One year on from the outbreak of the pandemic, we would do well to recognize the tragedy of the 2.7 million lives lost and the many families grieving the loss of a loved one. At the same time, we should maintain some sense of perspective. We live in a world where 3.1 million children die of undernutrition every year, yet in our minds this doesn’t merit the same urgency as a virus for which the median age of death is 82 years old. In any case, whatever one thinks of the virus itself, its effects are no longer in doubt: the elevation of the secular over the religious, the physical over the spiritual, and the communal over the individual.
The events of the past year have posed new and, in certain respects, unprecedented challenges not only for the Church and the body politic, but also for individual man and his relationship to both. In the early days of the pandemic, governments surely had just cause for concern in the face of this highly contagious and largely unknown disease. One year on, however, it seems that a more sober analysis is in order.
Certainly, 2.7 million global deaths is a tragic milestone. And yet, with cases finally on the decline, we are only just beginning to come to terms with the untold socio-cultural cost of lockdown policies, mask mandates, and enforced social distancing. Whatever one thinks of the governmental measures put in place to slow the spread of the virus, one point is clear: the societal fallout of COVID-19 has been such as to rapidly hasten the socio-cultural decline already well underway across the Western world during the past few decades. A direct and dire consequence of this state of affairs is the sustained degradation of man in his social, political, and spiritual nature, a degradation which will only be reversed by recourse to a sound anthropology rooted in the Judeo-Christian tradition.
Naturally, there will be those who claim that the health benefits of COVID-19 restrictions have outweighed the side effects, that the mask mandates and other equally invasive policies were ‘necessary evils’ in this time of crisis. Maybe so. But that shouldn’t distract us from the broader point, which is that they are evils, in both their immediate and long-term effects.

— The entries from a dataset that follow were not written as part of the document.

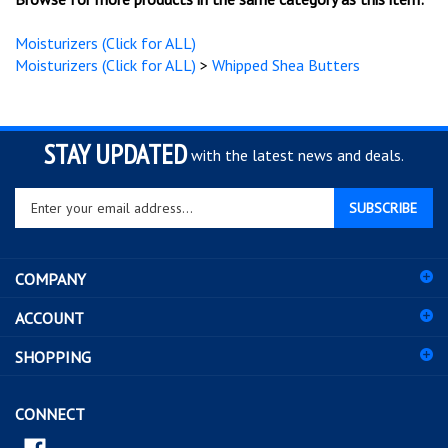
Browse for more products in the same category as this item:
Moisturizers (Click for ALL)
Moisturizers (Click for ALL)
>
Whipped Shea Butters
STAY UPDATED
with the latest news and deals.
Enter
SUBSCRIBE
your
email
address
COMPANY
to
sign
ACCOUNT
up
for
SHOPPING
our
newsletter
CONNECT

Doubtless the damage to physical health caused by the virus has been considerable. But the full social costs of massively increased mental health issues, suicides, alcoholism, obesity, pornography usage, and divorce—all brought about in no small part by state-instituted policies in response to the pandemic—are yet to be fully determined. More troublesome still are the serious threats which these policies have presented to our individual civil liberties and to the social fabric of the nation. Lurking behind it all, a confused and flawed anthropology lies hidden as if in plain view.
In surveying the scale of the problem, it is worth reminding ourselves how far—or how low—COVID-19 has brought us. As Peter Hitchens rightly observes, the state has already thrust itself into every corner of our lives in the name of combating this virus:
It has come between husbands and wives at the ends of their lives. It has forbidden the old to embrace their grandchildren. It has denied us funerals and weddings, locked the churches, silenced the ancient monastic music of cathedral choirs and prevented the free worship of God for the first time in 800 years, and banned us (unless we are Left-wing) from holding or attending public meetings. (Daily Mail, 19 July, 2020)
The crisis must not be understated. Never before in the history of English common law have the masses so willingly gone along with all manner of pervasive and intimate governmental overreach. In an insidious contortion of Christian ethics, “Love your neighbor, and especially the vulnerable” is now replaced with “Surrender your liberties for the sake of the community, or else we’ll turn you into a social pariah.”
The issue of facemasks is especially instructive. We now experience a situation where, by executive edict, the all-powerful state not only requests but actively demands, almost without exception and under penalty of fines or something worse, that every man, woman, and child cover their faces with a soggy cloth. Of course, facemasks may well carry some health benefit in the face of this disease. But we would be foolish to ignore the other, less benign effects that flow from their statewide enforcement. In a culture prone to what Neil Postman has described as “The Great Symbol Drain,” the symbolism of the facemask still retains a remarkable potency. To wear the thing is to submit, and visibly so, to the proposition that the Big Brother arm of the state knows our human needs and priorities better than we do.
Christopher Dawson, in his classic work The Crisis of Western Education, asks how it is that the people of Nazi Germany or Soviet Russia were, by and large, willing to tolerate the murderous abuses committed at the hands of their civil leaders. The answer? “[T]he instinct of social conformity is stronger than the instinct of humanitarianism. When the state decides that inhuman measures are required for the good of the party, the individual accepts its decision without criticism and in fact without recognizing what the state is doing.” By nature a social animal, man will always naturally seek to conform to the herd mentality, and it typically takes a significant amount of effort and moral resolve for him to counteract this proclivity.
The cultural elites of our day understand this facet of human nature all too well. Media brainwashing, as well as public shaming of celebrities who dare contravene the established edicts, are just some of their preferred methods for attaining ideological uniformity. Together with Marx, they tacitly deny human nature, positing in its place the Gattungswesen, or “species-essence,” defined solely in terms of social relations. Man is not, in the final analysis, an individual with unique value and worth. Rather, he exists merely as a cog in the social machine working toward an agenda which the higher-ups have already set.